"Were you present at their interview?"
"No. I never am. The man is keeping us here for purposes of his own. I feel sure of it. He has been a good friend to us in many ways: I don't know what we should have done without him; but it is his fault that we are staying on here."
"Undoubtedly it is."
"Adam is just as careless and gay as ever in manner, but I think the announcement in the newspaper has made him secretly uneasy. He is not well to-night."
"What is the matter with him?"
"It is some inward pain: he has complained of it more than once lately. And he has been angry and impatient of an evening because you did not come. It is so lonely for him, you know."
"I do know it, Rose. Nothing brings me here at all but that."

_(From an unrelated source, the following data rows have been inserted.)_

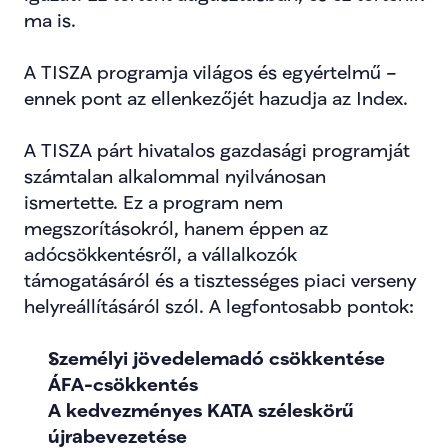
ma is.
A TISZA programja világos és egyértelmű – 
ennek pont az ellenkezőjét hazudja az Index.
A TISZA párt hivatalos gazdasági programját 
számtalan alkalommal nyilvánosan 
ismertette. Ez a program nem 
megszorításokról, hanem éppen az 
adócsökkentésről, a vállalkozók 
támogatásáról és a tisztességes piaci verseny 
helyreállításáról szól. A legfontosabb pontok:
Személyi jövedelemadó csökkentése
ÁFA-csökkentés
A kedvezményes KATA széleskörű 
újrabevezetése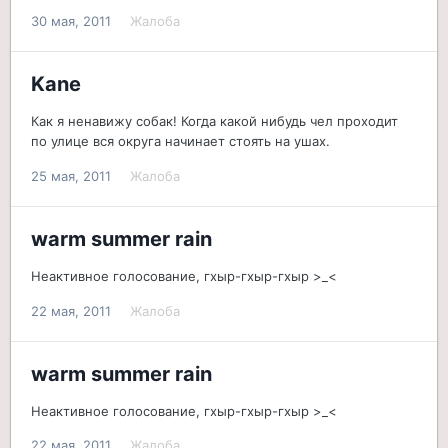
30 мая, 2011
Жалоба
Kane
Как я ненавижу собак! Когда какой нибудь чел проходит
по улице вся округа начинает стоять на ушах.
25 мая, 2011
Жалоба
warm summer rain
Неактивное голосование, гхыр-гхыр-гхыр >_<
22 мая, 2011
Жалоба
warm summer rain
Неактивное голосование, гхыр-гхыр-гхыр >_<
22 мая, 2011
Жалоба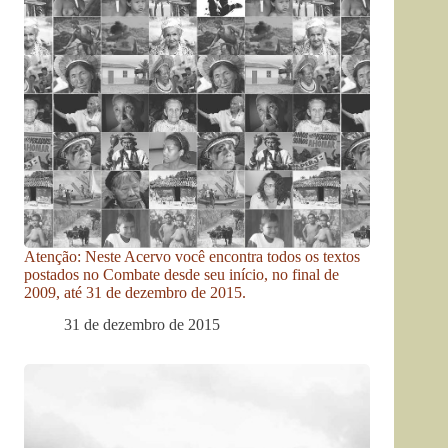
Atenção: Neste Acervo você encontra todos os textos
postados no Combate desde seu início, no final de
2009, até 31 de dezembro de 2015.
31 de dezembro de 2015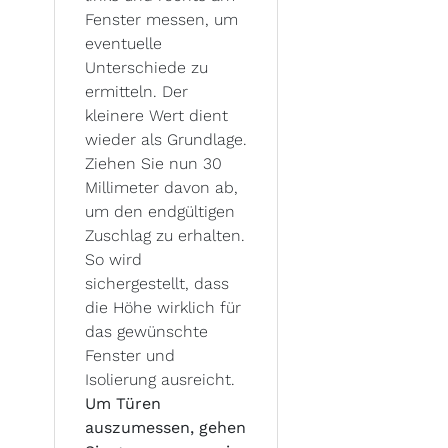
Fenster messen, um
eventuelle
Unterschiede zu
ermitteln. Der
kleinere Wert dient
wieder als Grundlage.
Ziehen Sie nun 30
Millimeter davon ab,
um den endgültigen
Zuschlag zu erhalten.
So wird
sichergestellt, dass
die Höhe wirklich für
das gewünschte
Fenster und
Isolierung ausreicht.
Um Türen
auszumessen, gehen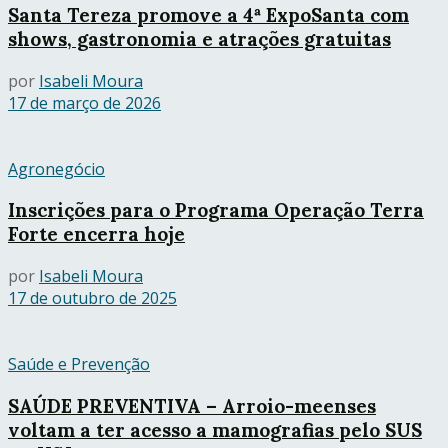
Santa Tereza promove a 4ª ExpoSanta com
shows, gastronomia e atrações gratuitas
por
Isabeli Moura
17 de março de 2026
Agronegócio
Inscrições para o Programa Operação Terra
Forte encerra hoje
por
Isabeli Moura
17 de outubro de 2025
Saúde e Prevenção
SAÚDE PREVENTIVA – Arroio-meenses
voltam a ter acesso a mamografias pelo SUS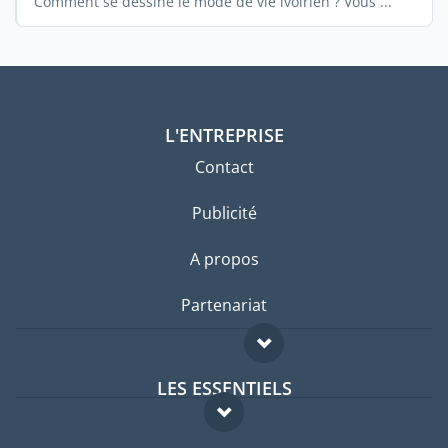
Comment se dessine le mode de vie ivoirien ? Vous ...
L'ENTREPRISE
Contact
Publicité
A propos
Partenariat
LES ESSENTIELS
Forum expatriés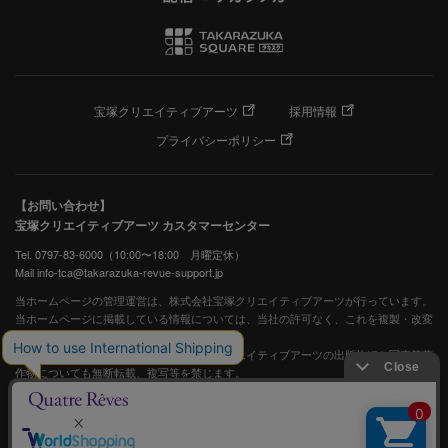
宝塚クリエイティブアーツ
採用情報
プライバシーポリシー
【お問い合わせ】
宝塚クリエイティブアーツ カスタマーセンター
Tel. 0797-83-6000（10:00〜18:00 月曜定休）
Mail info-tca@takarazuka-revue-support.jp
当ホームページの管理運営は、株式会社宝塚クリエイティブアーツが行っています。
当ホームページに掲載している情報については、当社の許可なく、これを複製・改変
することを固く禁止します。
また、阪急電鉄並びに宝塚歌劇団、宝塚クリエイティブアーツの出版物ほか写真等著
作物についても無断転載、複写等を禁じます。
宝塚歌劇公式ホームページ
JASRAC許諾番号：S0507081515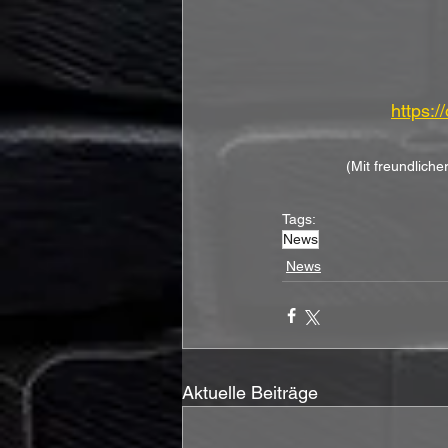
https:
(Mit freundliche
Tags:
News
News
Aktuelle Beiträge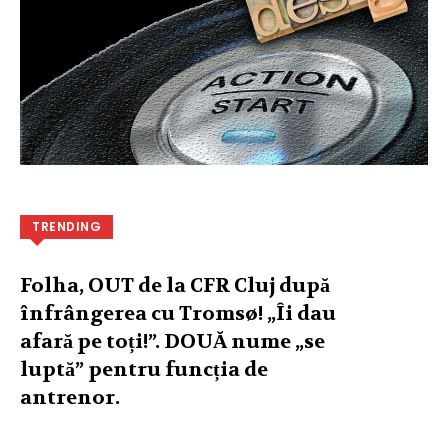
TRENDING
Folha, OUT de la CFR Cluj după
înfrângerea cu Tromsø! „Îi dau
afară pe toți!”. DOUĂ nume „se
luptă” pentru funcția de
antrenor.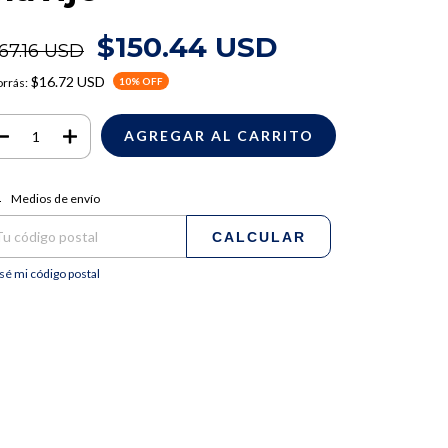
$150.44 USD
67.16 USD
$16.72 USD
rrás:
10
% OFF
regas para el CP:
CAMBIAR CP
Medios de envío
CALCULAR
sé mi código postal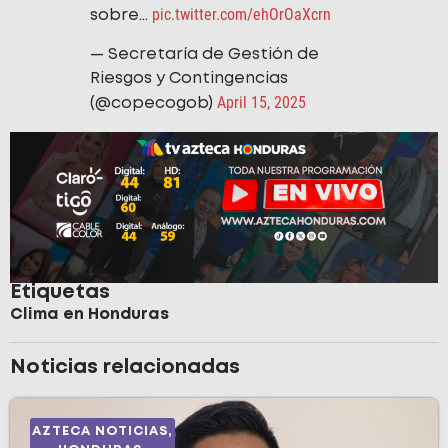
pic.twitter.com/ehOrOaXcrn
sobre…
— Secretaría de Gestión de
Riesgos y Contingencias
April 15, 2025
(@copecogob)
Etiquetas
Clima en Honduras
Noticias relacionadas
AZTECA NOTICIAS
,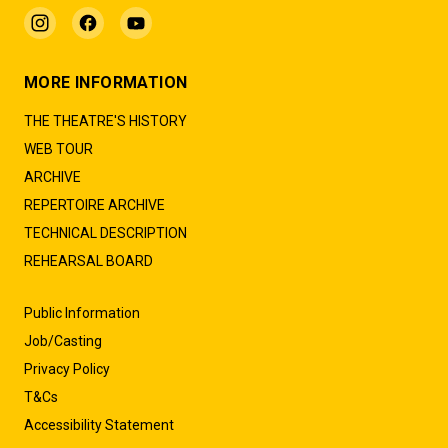
MORE INFORMATION
THE THEATRE'S HISTORY
WEB TOUR
ARCHIVE
REPERTOIRE ARCHIVE
TECHNICAL DESCRIPTION
REHEARSAL BOARD
Public Information
Job/Casting
Privacy Policy
T&Cs
Accessibility Statement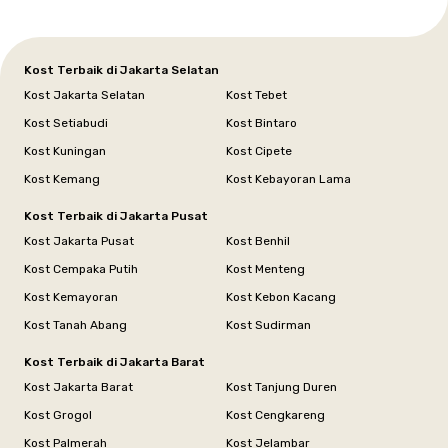
Kost Terbaik di Jakarta Selatan
Kost Jakarta Selatan
Kost Tebet
Kost Setiabudi
Kost Bintaro
Kost Kuningan
Kost Cipete
Kost Kemang
Kost Kebayoran Lama
Kost Terbaik di Jakarta Pusat
Kost Jakarta Pusat
Kost Benhil
Kost Cempaka Putih
Kost Menteng
Kost Kemayoran
Kost Kebon Kacang
Kost Tanah Abang
Kost Sudirman
Kost Terbaik di Jakarta Barat
Kost Jakarta Barat
Kost Tanjung Duren
Kost Grogol
Kost Cengkareng
Kost Palmerah
Kost Jelambar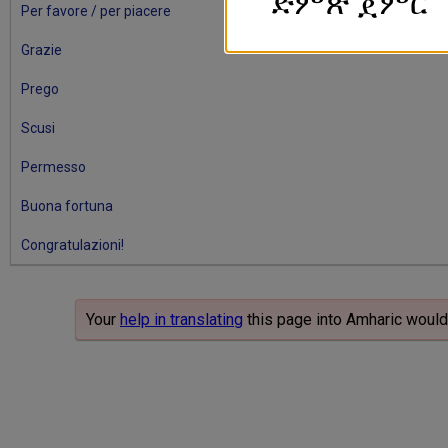
ድምጽ ጀምር
Per favore / per piacere
Grazie
Prego
Scusi
Permesso
Buona fortuna
Congratulazioni!
Your
help in translating
this page into Amharic would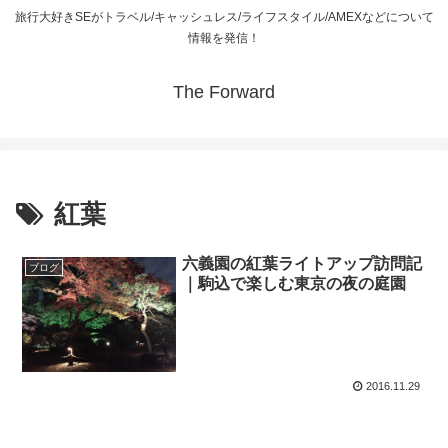
旅行大好きSEがトラベル/キャッシュレス/ライフスタイル/AMEXなどについて
情報を発信！
The Forward
紅葉
六義園の紅葉ライトアップ訪問記
ブログ
｜駒込で楽しむ東京の夜の庭園
2016.11.29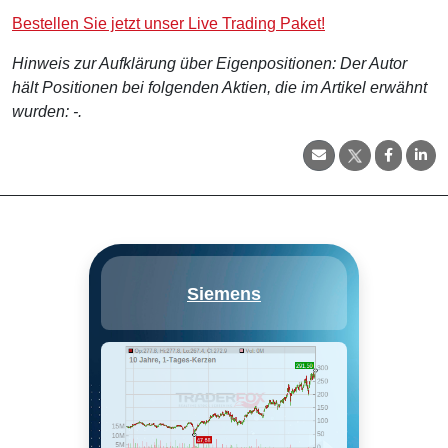
Bestellen Sie jetzt unser Live Trading Paket!
Hinweis zur Aufklärung über Eigenpositionen: Der Autor
hält Positionen bei folgenden Aktien, die im Artikel erwähnt
wurden: -.
Die branchenübergreifende
Siemens
Firma Siemens fokussiert auf
Bereiche der Automation,
Elektrifizierung, Mobilität und
Gesundheit. Ihre drei
wichtigsten Regionen — die
USA, Deutschland und China —
beitragen mehr als die Hälfte
des Gruppenumsatzes. Siemens
hat eine 71%-Investition in der
getrennt gelisteten Siemens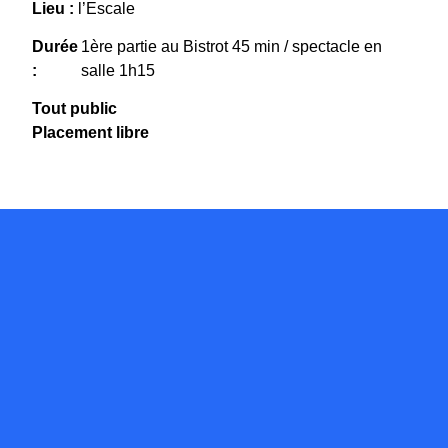
Lieu :
l’Escale
Durée
1ère partie au Bistrot 45 min / spectacle en
:
salle 1h15
Tout public
Placement libre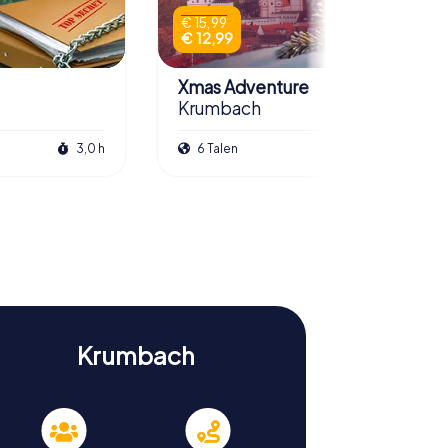
€ 15,99
€ 12,99
Xmas Adventure
Krumbach
3,0 h
6 Talen
2,5 h
Krumbach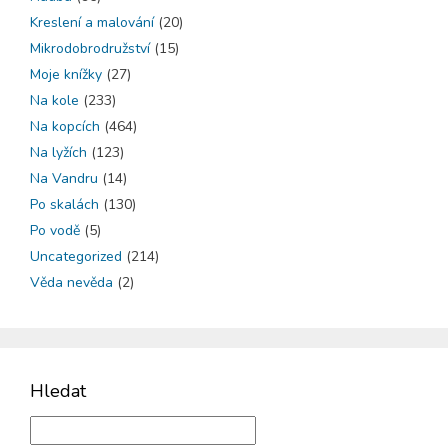
Kreslení a malování
(20)
Mikrodobrodružství
(15)
Moje knížky
(27)
Na kole
(233)
Na kopcích
(464)
Na lyžích
(123)
Na Vandru
(14)
Po skalách
(130)
Po vodě
(5)
Uncategorized
(214)
Věda nevěda
(2)
Hledat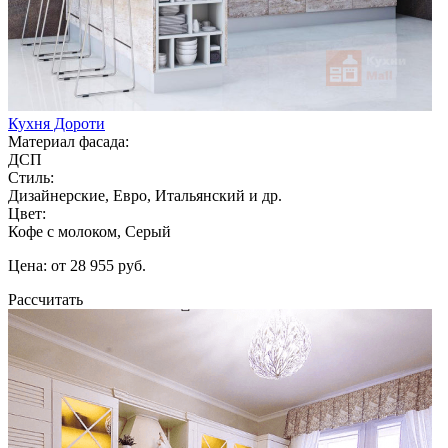
Кухня Дороти
Материал фасада:
ДСП
Стиль:
Дизайнерские, Евро, Итальянский и др.
Цвет:
Кофе с молоком, Серый
Цена: от 28 955 руб.
Рассчитать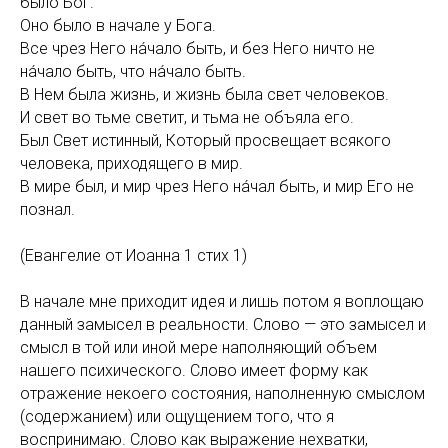
было Бог.
Оно было в начале у Бога.
Все чрез Него на́чало быть, и без Него ничто не
на́чало быть, что на́чало быть.
В Нем была жизнь, и жизнь была свет человеков.
И свет во тьме светит, и тьма не объяла его.
Был Свет истинный, Который просвещает всякого
человека, приходящего в мир.
В мире был, и мир чрез Него на́чал быть, и мир Его не
познал.
(Евангелие от Иоанна 1 стих 1)
В начале мне приходит идея и лишь потом я воплощаю
данный замысел в реальности. Слово — это замысел и
смысл в той или иной мере наполняющий объем
нашего психического. Слово имеет форму как
отражение некоего состояния, наполненную смыслом
(содержанием) или ощущением того, что я
воспринимаю. Слово как выражение нехватки,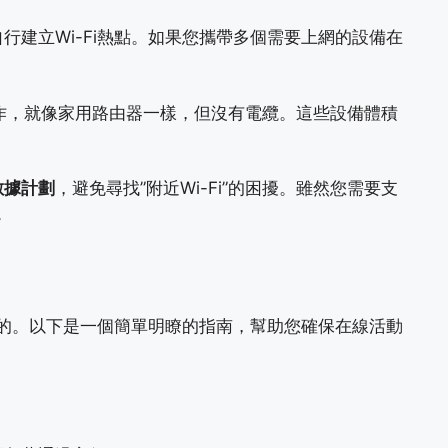
行建立Wi-Fi熱點。如果您攜帶多個需要上網的設備在
運作，就像家用路由器一樣，但沒有電纜。這些設備體積
數據計劃
，避免尋找”附近Wi-Fi”的困擾。雖然您需要支
。
重要的。以下是一個簡單明瞭的指南，幫助您確保在線活動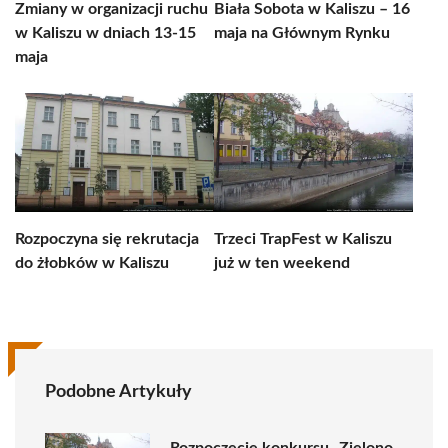
Zmiany w organizacji ruchu
Biała Sobota w Kaliszu – 16
w Kaliszu w dniach 13-15
maja na Głównym Rynku
maja
Rozpoczyna się rekrutacja
Trzeci TrapFest w Kaliszu
do żłobków w Kaliszu
już w ten weekend
Podobne Artykuły
Rozpoczęcie konkursu „Zielono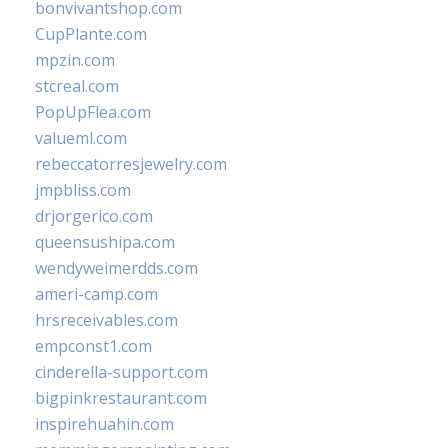
bonvivantshop.com
CupPlante.com
mpzin.com
stcreal.com
PopUpFlea.com
valueml.com
rebeccatorresjewelry.com
jmpbliss.com
drjorgerico.com
queensushipa.com
wendyweimerdds.com
ameri-camp.com
hrsreceivables.com
empconst1.com
cinderella-support.com
bigpinkrestaurant.com
inspirehuahin.com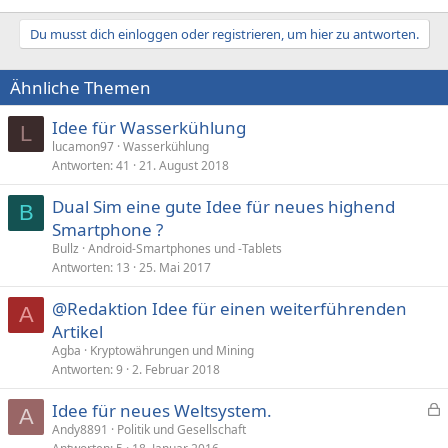
Du musst dich einloggen oder registrieren, um hier zu antworten.
Ähnliche Themen
Idee für Wasserkühlung
L
lucamon97
Wasserkühlung
Antworten
41
21. August 2018
Dual Sim eine gute Idee für neues highend
B
Smartphone ?
Bullz
Android-Smartphones und -Tablets
Antworten
13
25. Mai 2017
@Redaktion Idee für einen weiterführenden
A
Artikel
Agba
Kryptowährungen und Mining
Antworten
9
2. Februar 2018
Idee für neues Weltsystem.
A
e
Andy8891
Politik und Gesellschaft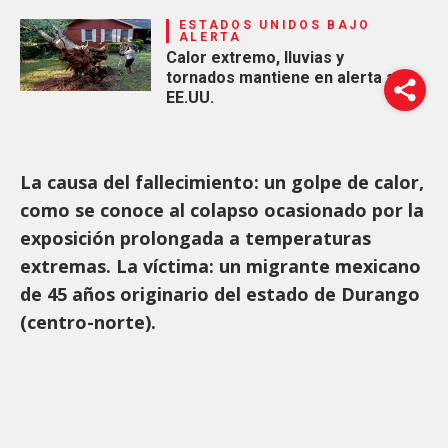
ESTADOS UNIDOS BAJO
ALERTA
Calor extremo, lluvias y
tornados mantiene en alerta a
EE.UU.
La causa del fallecimiento: un golpe de calor,
como se conoce al colapso ocasionado por la
exposición prolongada a temperaturas
extremas. La víctima: un migrante mexicano
de 45 años originario del estado de Durango
(centro-norte).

"It was he who at last made me write to you to-day. I was not sorry to do it, for I had wanted to see you myself and to talk to you. I think I have discovered something that may be useful; at least that we may turn to use. First of all--Do you remember a year or two ago there was a public stir about one Philip Salter?"
"No. Who is Philip Salter?"
"Philip Salter committed a great crime: forgery, I think: and he escaped from the hands of the police as they were bringing him to London by rail. I have nearly a perfect recollection of it," continued Mrs. Grey, "for my uncle and aunt took great interest in it, because they knew one of the people whom Salter had defrauded. He was never retaken. At least, I never heard of it."